# TASK PROMPT:
Could you carry on the forum thread about feeding bees from the point where it stops?

# DOCUMENT SECTION:
********************
# Feeding the bees



## Rog (May 27, 2004)

I put out some fresh honeycomb to attract the bees to my garden. Looks like it worked pretty good


----------



## The Driver. (May 20, 2004)

Interesting!


----------



## peckerwood (Jun 9, 2012)

They love Budlight too.Set one down and watch them line up around the hole.Wonder how they find there way back to the hive or crash into things.I love seeing honey bees in my garden.


----------



## Rubberback (Sep 9, 2008)

I had a couple of hives here. I was getting some honey. I neglected the hives & the bees swarmed & never returned to the hives. I bet I lost 80 000 bees. I know there still around because I see bees all over my dewberry vine & in my gardens. 
I'm gonna get back into bee keeping again. I just have to many irons in the fire.


----------



## Meadowlark (Jul 19, 2008)

peckerwood said:


> They love Budlight too....


 So do I, LOL.


----------



## MichaelW (Jun 16, 2010)

I like having the bees around also. I let one of my broccoli plants go to bloom and the bees loved it.


----------



## wet dreams (May 21, 2004)

No shortage of bees here, got a honey factory about a 1/2 mile from us, they gang up on our hummingbird feeders among other thangs....wish I knew how to keep them away from feeders....


----------



## RonnieS (Jan 1, 2010)
********************
(Transcribed page contents)
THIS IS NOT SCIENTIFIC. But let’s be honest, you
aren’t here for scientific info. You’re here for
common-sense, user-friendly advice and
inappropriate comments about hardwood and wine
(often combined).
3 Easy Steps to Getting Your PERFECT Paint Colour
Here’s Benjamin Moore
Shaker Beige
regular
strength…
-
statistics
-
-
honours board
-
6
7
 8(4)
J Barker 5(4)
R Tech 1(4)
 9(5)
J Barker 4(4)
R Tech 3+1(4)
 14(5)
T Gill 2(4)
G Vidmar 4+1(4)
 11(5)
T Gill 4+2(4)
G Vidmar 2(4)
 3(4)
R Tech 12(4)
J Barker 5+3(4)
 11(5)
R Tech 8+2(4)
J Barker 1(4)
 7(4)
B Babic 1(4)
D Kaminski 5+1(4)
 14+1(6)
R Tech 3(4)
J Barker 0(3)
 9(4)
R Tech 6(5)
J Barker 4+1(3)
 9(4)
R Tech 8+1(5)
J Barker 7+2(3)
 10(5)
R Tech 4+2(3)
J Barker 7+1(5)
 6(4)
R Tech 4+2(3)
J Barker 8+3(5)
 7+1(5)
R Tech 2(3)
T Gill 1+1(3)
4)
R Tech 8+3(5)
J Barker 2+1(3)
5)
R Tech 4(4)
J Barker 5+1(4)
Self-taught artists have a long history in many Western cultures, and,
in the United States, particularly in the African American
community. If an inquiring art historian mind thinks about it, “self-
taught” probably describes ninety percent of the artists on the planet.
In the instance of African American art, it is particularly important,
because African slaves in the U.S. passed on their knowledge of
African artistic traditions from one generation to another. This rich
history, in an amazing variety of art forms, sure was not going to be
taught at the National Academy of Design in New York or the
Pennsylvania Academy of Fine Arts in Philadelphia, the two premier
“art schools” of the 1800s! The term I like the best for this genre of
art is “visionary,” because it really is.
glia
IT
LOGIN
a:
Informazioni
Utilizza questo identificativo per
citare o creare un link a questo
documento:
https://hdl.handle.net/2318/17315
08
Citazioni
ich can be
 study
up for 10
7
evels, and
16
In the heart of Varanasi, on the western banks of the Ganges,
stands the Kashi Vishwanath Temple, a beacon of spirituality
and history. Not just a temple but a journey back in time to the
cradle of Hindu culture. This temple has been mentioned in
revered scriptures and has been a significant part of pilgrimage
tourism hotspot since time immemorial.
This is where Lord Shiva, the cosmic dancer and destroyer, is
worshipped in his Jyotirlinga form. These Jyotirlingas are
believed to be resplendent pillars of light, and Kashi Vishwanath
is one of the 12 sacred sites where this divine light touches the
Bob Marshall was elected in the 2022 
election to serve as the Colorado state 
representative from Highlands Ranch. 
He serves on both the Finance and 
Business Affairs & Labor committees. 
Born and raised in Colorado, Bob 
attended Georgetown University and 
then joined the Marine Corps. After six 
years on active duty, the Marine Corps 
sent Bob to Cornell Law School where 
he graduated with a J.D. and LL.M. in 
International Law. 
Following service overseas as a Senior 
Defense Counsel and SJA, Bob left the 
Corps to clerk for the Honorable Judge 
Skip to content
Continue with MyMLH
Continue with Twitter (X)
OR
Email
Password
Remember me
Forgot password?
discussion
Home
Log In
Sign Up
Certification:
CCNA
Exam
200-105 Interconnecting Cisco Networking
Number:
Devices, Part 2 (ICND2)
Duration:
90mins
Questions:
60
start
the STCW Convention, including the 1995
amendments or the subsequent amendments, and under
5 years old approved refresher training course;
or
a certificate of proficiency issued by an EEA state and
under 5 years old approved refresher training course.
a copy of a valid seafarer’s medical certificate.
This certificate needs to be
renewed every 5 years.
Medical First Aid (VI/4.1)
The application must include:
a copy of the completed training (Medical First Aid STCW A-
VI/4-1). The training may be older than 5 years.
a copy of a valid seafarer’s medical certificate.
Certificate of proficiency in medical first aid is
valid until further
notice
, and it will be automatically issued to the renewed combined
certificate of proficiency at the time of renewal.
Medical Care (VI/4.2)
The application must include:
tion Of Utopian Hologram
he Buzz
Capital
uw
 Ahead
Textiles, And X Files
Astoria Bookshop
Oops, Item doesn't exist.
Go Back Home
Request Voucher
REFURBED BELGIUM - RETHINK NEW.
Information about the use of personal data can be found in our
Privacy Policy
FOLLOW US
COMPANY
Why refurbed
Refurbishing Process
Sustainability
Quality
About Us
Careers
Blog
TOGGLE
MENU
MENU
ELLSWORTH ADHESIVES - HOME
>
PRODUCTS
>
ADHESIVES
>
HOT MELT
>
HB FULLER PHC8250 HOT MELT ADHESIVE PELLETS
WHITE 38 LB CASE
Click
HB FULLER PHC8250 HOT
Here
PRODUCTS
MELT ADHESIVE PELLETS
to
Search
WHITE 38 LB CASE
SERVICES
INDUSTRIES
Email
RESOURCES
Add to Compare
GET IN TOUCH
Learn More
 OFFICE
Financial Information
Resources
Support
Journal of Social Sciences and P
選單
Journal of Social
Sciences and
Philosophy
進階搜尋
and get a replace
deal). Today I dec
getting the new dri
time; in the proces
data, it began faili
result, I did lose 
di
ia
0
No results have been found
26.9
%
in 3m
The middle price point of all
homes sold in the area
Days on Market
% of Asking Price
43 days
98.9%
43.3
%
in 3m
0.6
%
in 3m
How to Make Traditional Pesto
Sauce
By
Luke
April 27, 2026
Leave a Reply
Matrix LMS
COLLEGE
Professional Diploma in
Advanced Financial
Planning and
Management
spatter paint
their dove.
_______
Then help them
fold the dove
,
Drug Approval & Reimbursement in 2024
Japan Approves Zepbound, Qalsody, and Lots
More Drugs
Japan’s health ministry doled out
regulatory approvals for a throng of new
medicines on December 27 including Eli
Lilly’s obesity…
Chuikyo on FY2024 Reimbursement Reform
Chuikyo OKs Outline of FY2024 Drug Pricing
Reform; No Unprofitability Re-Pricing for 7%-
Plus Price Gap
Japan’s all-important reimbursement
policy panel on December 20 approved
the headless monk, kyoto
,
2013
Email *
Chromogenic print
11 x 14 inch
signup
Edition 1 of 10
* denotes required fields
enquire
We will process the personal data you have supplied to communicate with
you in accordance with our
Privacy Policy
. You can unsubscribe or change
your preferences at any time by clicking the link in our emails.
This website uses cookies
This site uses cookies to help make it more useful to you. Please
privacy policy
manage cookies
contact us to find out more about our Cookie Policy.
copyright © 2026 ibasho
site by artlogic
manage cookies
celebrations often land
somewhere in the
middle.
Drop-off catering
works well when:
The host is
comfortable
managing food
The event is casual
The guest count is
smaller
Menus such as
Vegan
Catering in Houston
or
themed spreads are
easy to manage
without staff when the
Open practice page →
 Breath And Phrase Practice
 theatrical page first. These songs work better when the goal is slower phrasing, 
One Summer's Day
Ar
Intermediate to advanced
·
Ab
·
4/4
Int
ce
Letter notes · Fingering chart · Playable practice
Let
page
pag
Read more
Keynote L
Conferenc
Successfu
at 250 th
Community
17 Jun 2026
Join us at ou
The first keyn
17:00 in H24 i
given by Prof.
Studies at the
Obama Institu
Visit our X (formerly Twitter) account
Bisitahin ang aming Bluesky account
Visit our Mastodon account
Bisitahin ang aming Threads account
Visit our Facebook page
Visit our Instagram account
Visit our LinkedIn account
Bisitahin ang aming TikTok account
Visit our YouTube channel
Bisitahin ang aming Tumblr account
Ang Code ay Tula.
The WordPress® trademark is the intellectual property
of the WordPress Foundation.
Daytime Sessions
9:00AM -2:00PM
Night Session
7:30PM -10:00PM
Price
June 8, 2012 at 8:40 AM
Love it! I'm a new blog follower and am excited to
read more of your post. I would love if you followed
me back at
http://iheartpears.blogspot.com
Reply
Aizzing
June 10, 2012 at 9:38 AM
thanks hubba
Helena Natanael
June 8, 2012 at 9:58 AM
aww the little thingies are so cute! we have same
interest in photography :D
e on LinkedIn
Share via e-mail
********************
# ANSWER FOR THIS EXERCISE:
wet dreams said:


> No shortage of bees here, got a honey factory about a 1/2 mile from us, they gang up on our hummingbird feeders among other thangs....wish I knew how to keep them away from feeders....


I have hives and had to buy bee proof feeders. No more bees on them.


----------



## Muddskipper (Dec 29, 2004)

I'm on my first hive after playing with hives all last year

Should have three by fall....


----------



## softball fan (Oct 28, 2011)

What are some other attractants for bees or where can you find some of the honeycomb


----------



## d50h (Dec 2, 2005)

lemongrass oil


----------



## Rog (May 27, 2004)

softball fan said:


> What are some other attractants for bees or where can you find some of the honeycomb


You can use store bought honey or sugar water I would guess. I get my honeycomb from a hive that I robbed near my house in Katy.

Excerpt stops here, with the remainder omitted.